• [Problem description]
In the records below, find the line that contains "left elbow: (927, 413)" and the line that contains "right shoulder: (752, 376)". Set down exactly those lines and every line between them, and nothing more.

• [Source records]
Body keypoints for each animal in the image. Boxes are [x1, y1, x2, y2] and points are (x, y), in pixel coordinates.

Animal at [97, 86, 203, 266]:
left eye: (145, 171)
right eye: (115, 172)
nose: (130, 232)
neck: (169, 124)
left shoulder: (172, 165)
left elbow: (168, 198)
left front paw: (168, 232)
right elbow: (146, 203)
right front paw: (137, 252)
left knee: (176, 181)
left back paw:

* * *

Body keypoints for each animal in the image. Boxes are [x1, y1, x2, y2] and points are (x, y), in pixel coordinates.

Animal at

* * *

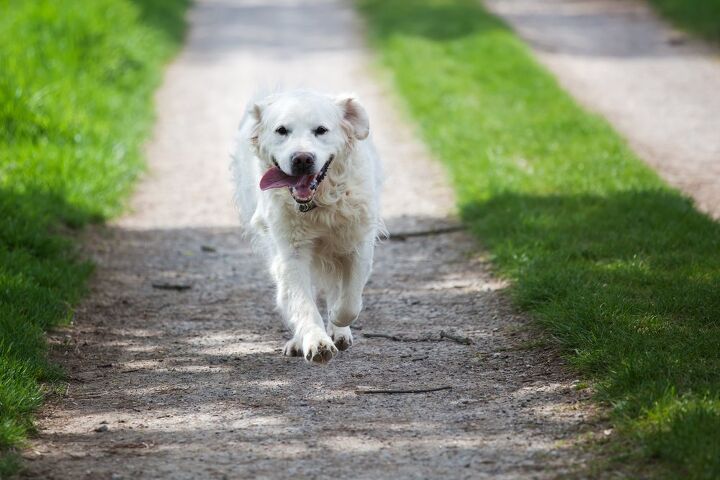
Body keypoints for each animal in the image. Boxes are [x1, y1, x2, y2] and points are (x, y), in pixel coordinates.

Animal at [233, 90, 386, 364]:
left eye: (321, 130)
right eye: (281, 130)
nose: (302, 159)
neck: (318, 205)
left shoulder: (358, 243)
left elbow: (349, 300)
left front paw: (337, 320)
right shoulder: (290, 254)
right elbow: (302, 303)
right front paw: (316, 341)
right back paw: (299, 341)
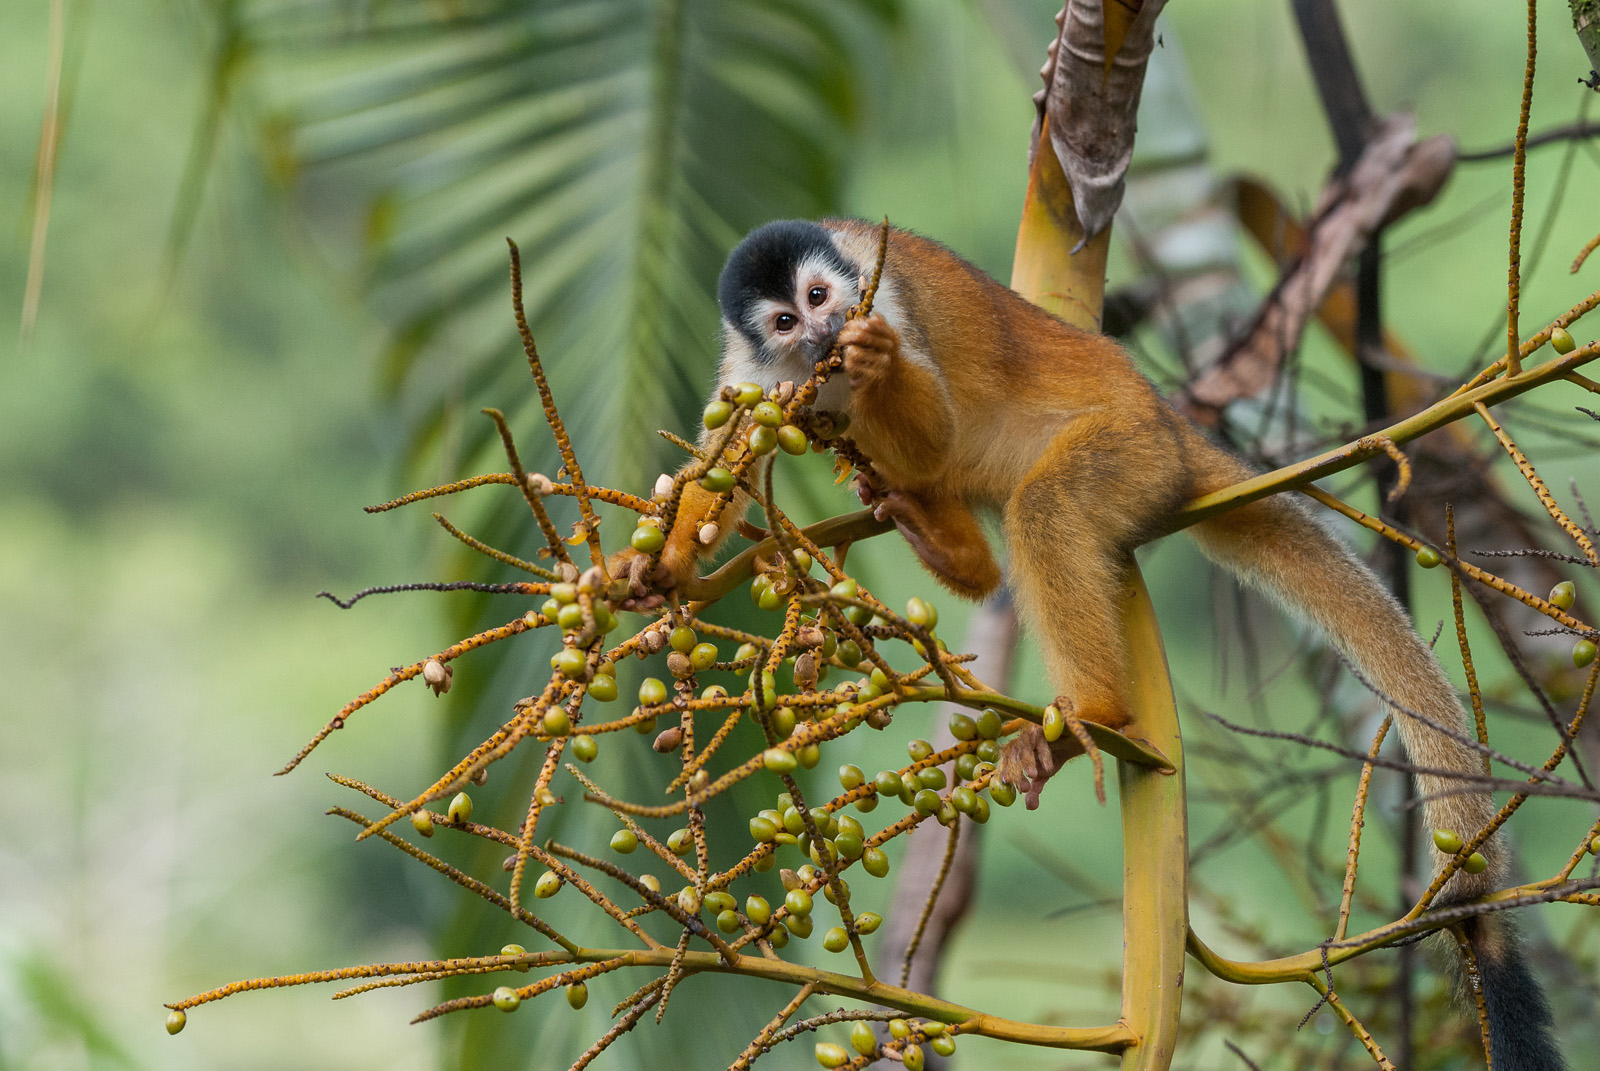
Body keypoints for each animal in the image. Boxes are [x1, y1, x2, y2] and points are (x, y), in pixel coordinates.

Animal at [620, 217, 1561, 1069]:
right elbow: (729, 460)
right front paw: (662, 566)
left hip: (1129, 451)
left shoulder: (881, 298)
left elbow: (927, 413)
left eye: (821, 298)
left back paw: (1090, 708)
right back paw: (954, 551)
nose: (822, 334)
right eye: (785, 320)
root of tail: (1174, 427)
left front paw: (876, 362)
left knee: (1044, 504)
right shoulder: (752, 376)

• [Problem solution]
left elbow: (927, 413)
left eye: (821, 298)
left back paw: (1090, 708)
right back paw: (954, 551)
nose: (822, 334)
right eye: (785, 320)
root of tail: (1174, 427)
left front paw: (876, 362)
left knee: (1044, 504)
right shoulder: (752, 376)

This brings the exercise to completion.